4. Determine that the Charcoal is Burning Well
You can converse or do other things as you wait for the charcoal to light. However, you have to make sure that you maintain a good view of your grill so you can assess the burning of the charcoal. You can see the burning progress through chimney vents designed on the body of the coal burner.
A steady flickering of flames on top of the charcoal pile in the chimney is your signal that the charcoal is ready. The glow should also be visible through the vents. Now, your charcoal is ready for transfer to the grill.
Depending on the chimney that you are using, the vents might be present or not. I find that the products like the Outdoor Gourmet have no vents along the chimney walls, so I just check the flames above.
The Kingsford® Professional Chimney Charcoal Starter and other versions like the Rapidfire® Chimney Starters have these vents making it easier to spot progress as the burning coal.

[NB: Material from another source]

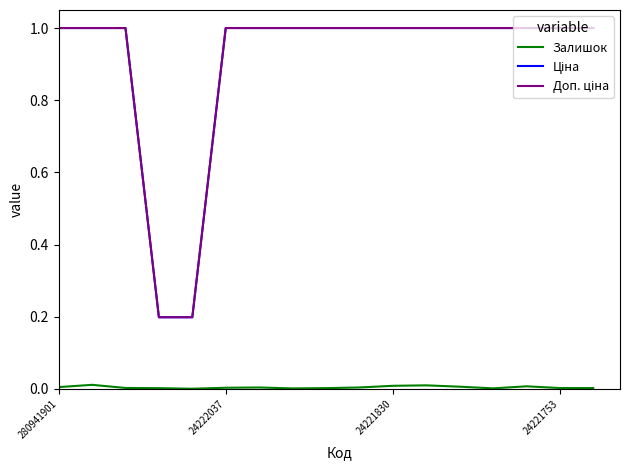

What is the maximum value shown in the chart?

1.0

The chimney handles are fitted so that they protect your skin from accidental burns. Advanced chimney models use thermoplastic handles while other models have wood handles. However, I recommend that you also use kitchen mitts or other insulator available to you.
5. Pour out Coals from the Chimney Starter
Pour out the charcoal into a pile to ensure it continues to burn intensely and then safely put away the chimney starter. Traditional methods where you use newspapers or a lighting gel also require mounting coals upon each other.

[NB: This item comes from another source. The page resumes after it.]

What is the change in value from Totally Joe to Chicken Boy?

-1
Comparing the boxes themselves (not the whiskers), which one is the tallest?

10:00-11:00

When your coals start turning gray and are ash-covered along the edges, they are said to be burning hot and ready for grilling. You can spread them out in the coal grate and you ready to cook. From here, you can choose ideal positions to spread the coal.
Tightly packed coals produce intense heat perfect for foods like meat while sparsely spread out coals are less intensive and great for foods requiring less cooking like vegetables. Replace the cooking grate and let it heat up before cooking. You can now adjust the bowl dampers or the lid to regulate the grill to cooking temperatures.
Check out T-Roy Cooks’ video on using a charcoal chimney below.
Using a Chimney Starter for Starting your Charcoal Grill
There you have it, the best way to light a charcoal grill fast and without affecting the food flavors in your menu. You now know how to use a chimney starter to burn up coal before using them on a grill.
Take note of the safety measures that I have noted for an event-free cookout. Despite the specialized chimney handles, make sure to use additional insulators, kitchen mitts work fine. Also, remember to put the chimney out of busy pathways to avoid getting nasty burns in case you or a guest run into it.
Don’t ruin that perfect steak flavor with chemicals; get yourself that chimney starter. Using used newspapers or lighter cubes is economical and also keeps you grilling flavor chemical free. Start you grill the right way and have that perfect cookout.